■ EXCERPT
+++

But it remains to be seen whether this last-minute skullduggery, whatever its source, will sway the Academy’s elderly Jewish members for whom The King’s Speech was otherwise irresistible catnip.
Melissa Leo is this year’s other cautionary tale. A Best Supporting Actress nominee for The Fighter, she has inexplicably “gone rogue” and financed her own campaign ads, including one where she is draped in a white faux-fur coat moodily gazing over blue water, emblazoned with the word “Consider”.
Leo later explained that despite her second Oscar nomination, she wasn’t getting enough film offers or magazine covers – which, at 50, she attributed to ageism.
But in the snarky blogosphere, the response has largely been cry me a river.
Unwritten rules dictate that Oscar campaigning stop at least one shy short of desperate. A well-timed nationally televised interview just before the Superbowl – or getting a third party like Julia Roberts to gush all over you (as she did for Javier Bardem’s performance in Biutiful when really, both actors should be in witness protection for the genocidally awful Eat Pray Love) – well, this is permitted.
Even if you secretly wish to stab Amy Adams with your stiletto, you’re meant to pretend that you’re faintly embarrassed by all this attention, darling. Revealing her true colours – and in the process, exposing Hollywood to itself – will probably cost Leo a statue she had all but locked up.
It’s a cold-blooded business, these Oscars. Forget any notion that merit is an overriding factor – not when memories are still fresh from Sandra Bullock’s preposterous recognition last year for The Blind Side or even Kidman’s first win (although she has redeemed herself with this year’s nominated performance in Rabbit Hole).
But perhaps mercifully, Kidman won’t get anywhere near the stage. Because in the scheme of things – when freedom fighters are being butchered from Tehran to Tripoli, Art (whatever its virtues) is not Particularly Important – and the Oscar circus represents our celebrity culture at its most binge-fuelled and needy and crass.
When this year’s ceremony is over, it’s a fair bet everyone involved (even those of us who feed the beast by commentating on it) will feel soiled.
And like the kid in Toy Story 3 – that, for at least another few months, it’s time to stash Brad and Angelina, Sandra, George and Melissa back in the attic where they belong.

+++

■ WORK TO DO
1. Using the excerpt on Oscar campaigning, decide whether each statement agrees with it, answering yes or no and quoting the words that settle it. (a) Melissa Leo was nominated as Best Supporting Actress for The Fighter. (b) Leo attributed her shortage of film offers to ageism. (c) Julia Roberts praised Javier Bardem's performance in Eat Pray Love.
2. Translate this sentence from the excerpt on Oscar campaigning into Spanish: "It’s a cold-blooded business, these Oscars."
3. According to the excerpt on Oscar campaigning, what word appears on Melissa Leo's self-financed ad showing her in a white faux-fur coat?

■ DATASET CONTENT
+++

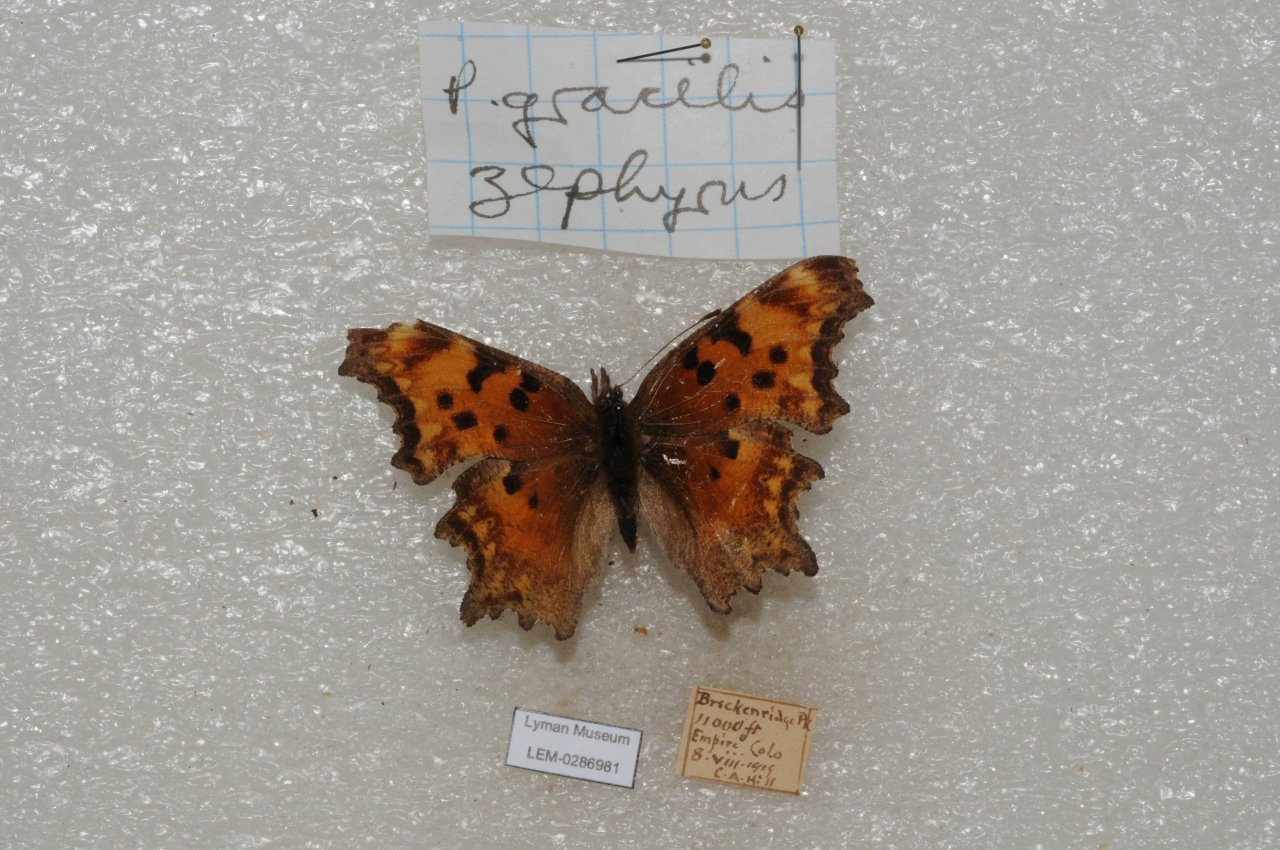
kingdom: Animalia
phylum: Arthropoda
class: Insecta
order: Lepidoptera
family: Nymphalidae
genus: Polygonia
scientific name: Polygonia gracilis
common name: Hoary Comma
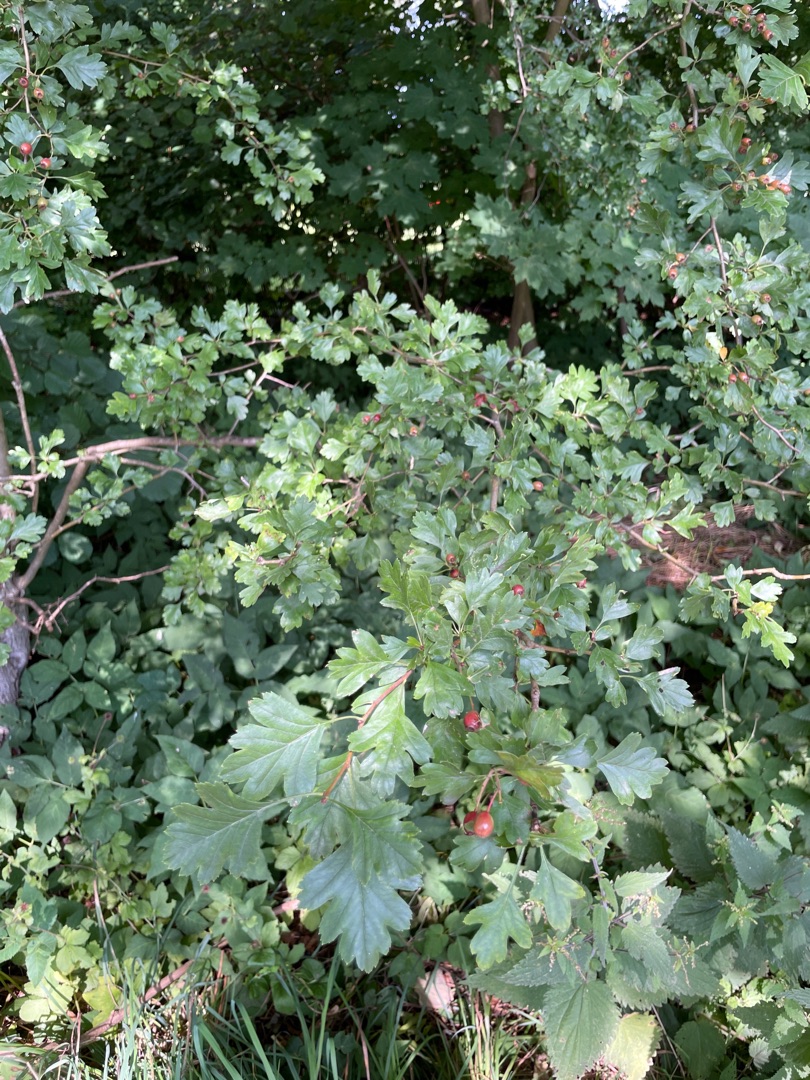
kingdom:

+++

■ TASK-BY-TASK SOLUTIONS
1.
(a) Yes: "A Best Supporting Actress nominee for The Fighter"
(b) Yes: "which, at 50, she attributed to ageism"
(c) No: "as she did for Javier Bardem’s performance in Biutiful"

2. Es un negocio despiadado, esto de los Óscar.

3. "Consider"